COVID-19 data in England

The UK Government publishes the number of positive COVID-19 PCR test results over rolling 7-day windows for each middle-layer super output area (MSOA; neighbourhood areas with approximately 5,000 households). However, there are two main drawbacks to using such raw data in a disease model. First is the time delay between actually contracting the disease, developing symptoms, and taking a test. DyME simulates disease transmission, which will have occurred some days before a positive test is taken. Second, only a portion of all infections are identified through testing (particularly with respect to asymptomatic cases). To overcome these issues, positive case numbers per day are converted into an estimate of the number of new infections as follows:

1.
Test data are shifted back in time by 6 days to allow for a lag between the time of a positive test result and the time of infection. This assumes that tests are always taken due to the presence of symptoms, and is based on evidence of the length of the COVID-19 incubation period³⁸.
2.
Monthly multipliers³⁹ are applied to the data to correct for the under-reporting of cases that occurs due to: asymptomatic transmission; symptomatic people not being tested; and tests not correctly identifying all infections. These multipliers also allow for the evolution in testing capacity during the pandemic.
3.
Daily values are estimated through a smoothed linear interpolation of the weekly data. This overcomes the large fluctuations in daily test numbers found in the data that are unlikely to accurately represent true transmission rates.

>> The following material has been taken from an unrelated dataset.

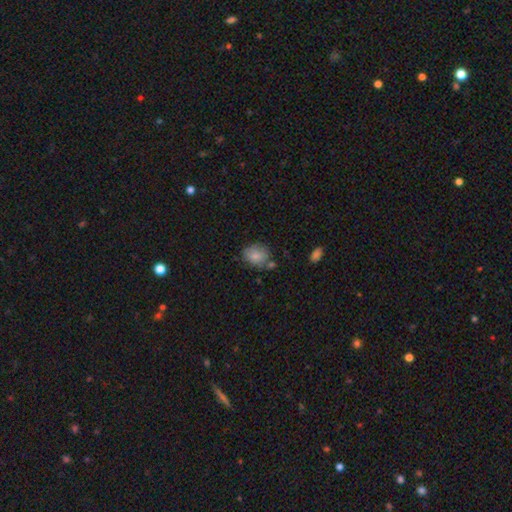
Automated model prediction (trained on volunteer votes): Morphology: type=smooth (82%); roundness=in between (52%); merging=none (63%).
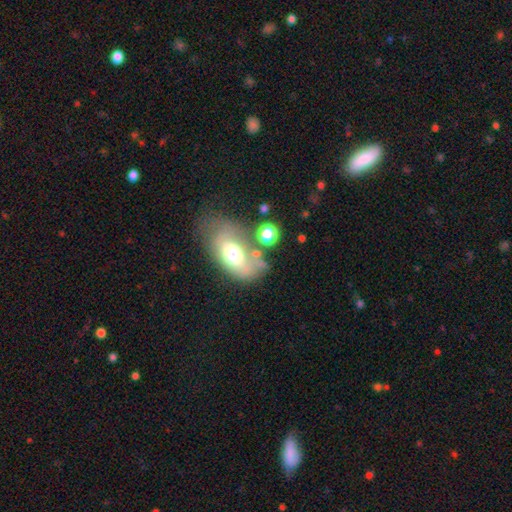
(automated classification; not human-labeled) A smooth galaxy with no disk features (54%) that is in between round and cigar-shaped (89%). Merging: none (40%).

Figure 1 shows the number of cases from April to September 2020 aggregated across all the MSOAs in the study area (Devon, UK, as discussed below) at each stage of the process.

DyME creates daily estimates of neighbourhood-level COVID transmission counts. Currently these estimates are aggregated to create a single, weekly transmission estimate for the whole study area, with these aggregate estimates used to assess the model’s performance. Although daily, neighbourhood-level model validation will give a more robust estimate of the accuracy of the model and will enable an assessment of how well the model is simulating emerging micro disease clusters, estimating precise daily neighbourhood transmission counts is extremely challenging for any model. Hence we leave this level of validation for future work and use weekly estimates for the whole study (Fig. 1c) area as our validation data.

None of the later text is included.